Each line below must be set down exactly; omit any image you find.

---- Information shown

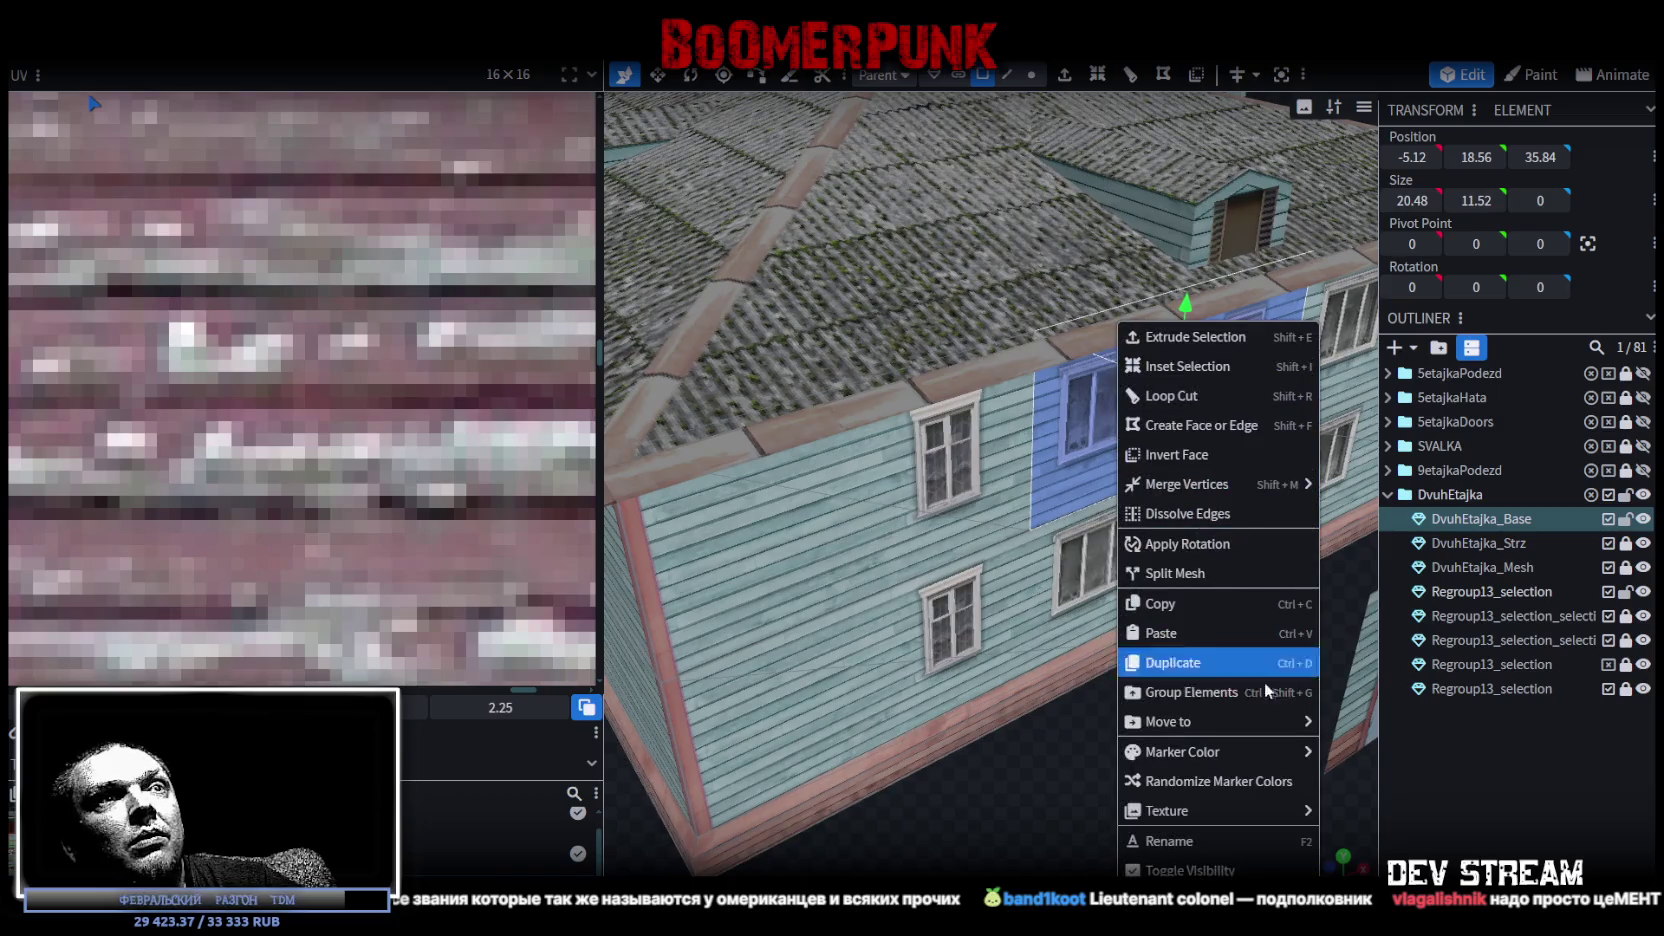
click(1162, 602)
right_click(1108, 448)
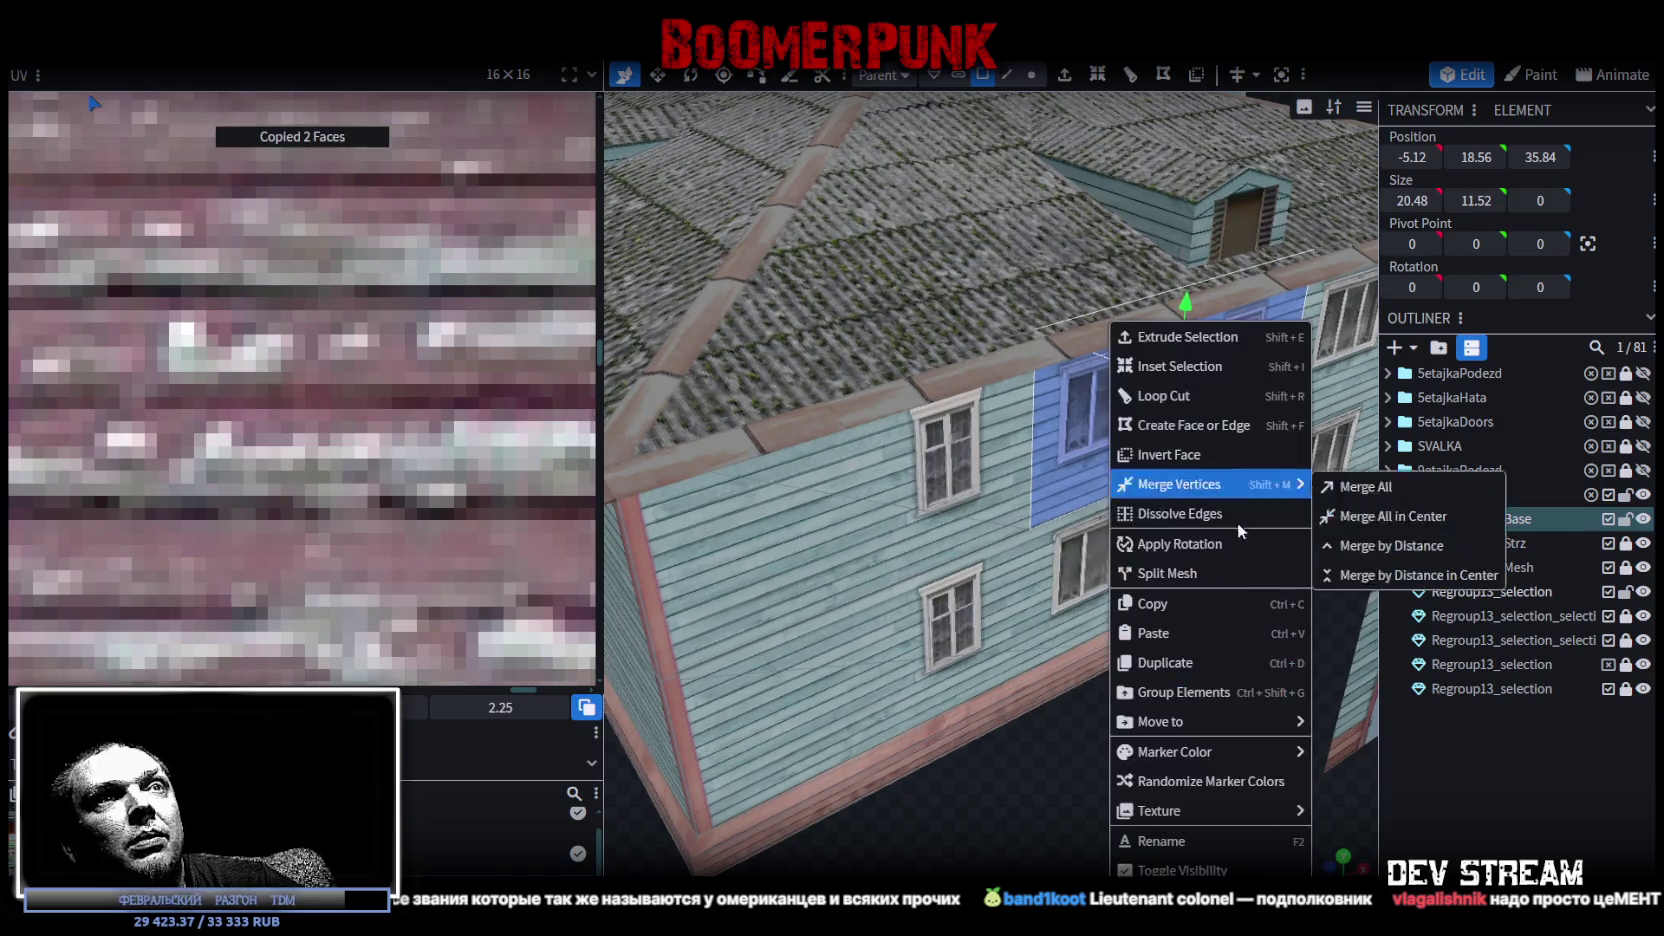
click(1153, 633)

--------

▶ **Response below**
click(1162, 602)
right_click(1108, 448)
click(1153, 633)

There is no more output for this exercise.